▶ [RECORDS PROVIDED]
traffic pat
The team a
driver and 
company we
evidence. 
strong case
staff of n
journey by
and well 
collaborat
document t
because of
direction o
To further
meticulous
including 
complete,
---
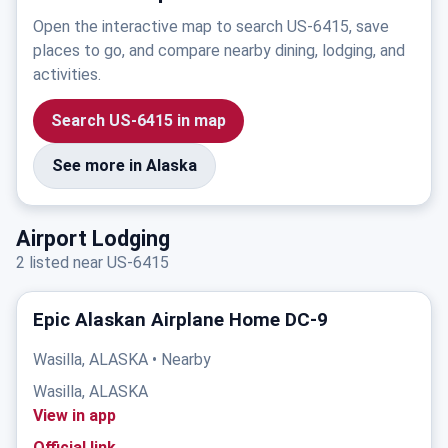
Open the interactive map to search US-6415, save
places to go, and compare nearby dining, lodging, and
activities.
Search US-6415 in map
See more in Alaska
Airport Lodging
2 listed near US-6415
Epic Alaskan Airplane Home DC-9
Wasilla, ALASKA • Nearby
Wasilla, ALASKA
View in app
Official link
--
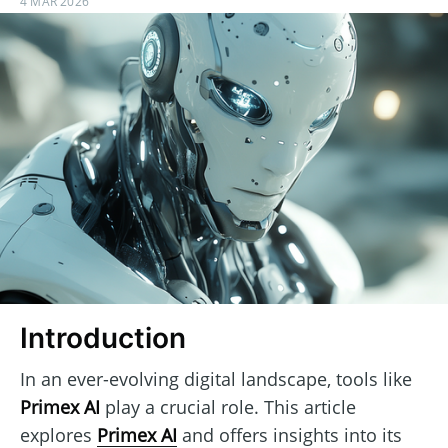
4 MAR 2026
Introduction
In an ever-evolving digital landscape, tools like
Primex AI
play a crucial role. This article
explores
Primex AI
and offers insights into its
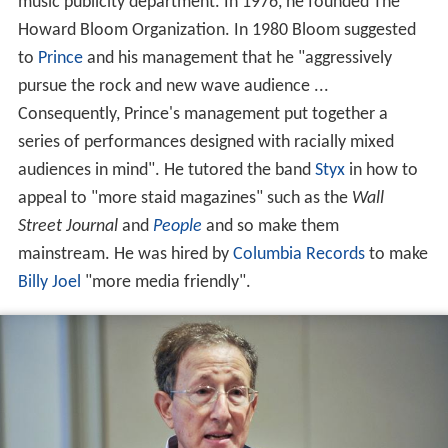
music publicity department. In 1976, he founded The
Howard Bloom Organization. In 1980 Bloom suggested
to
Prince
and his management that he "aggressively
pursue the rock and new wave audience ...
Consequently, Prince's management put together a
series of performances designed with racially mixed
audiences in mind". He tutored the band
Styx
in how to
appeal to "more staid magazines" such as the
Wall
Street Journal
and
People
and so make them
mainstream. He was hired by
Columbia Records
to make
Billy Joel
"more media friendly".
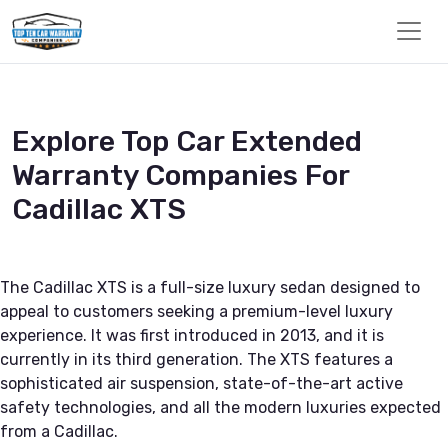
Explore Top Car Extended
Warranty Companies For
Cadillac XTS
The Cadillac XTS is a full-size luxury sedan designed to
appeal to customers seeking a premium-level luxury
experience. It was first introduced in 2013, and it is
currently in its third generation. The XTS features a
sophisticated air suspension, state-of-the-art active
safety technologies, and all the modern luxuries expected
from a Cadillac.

▶ [ABOUT THIS TASK] Report only a number: how many lines in the material above contain the string "Wasilla".

▶ [WRITTEN SOLUTION] 2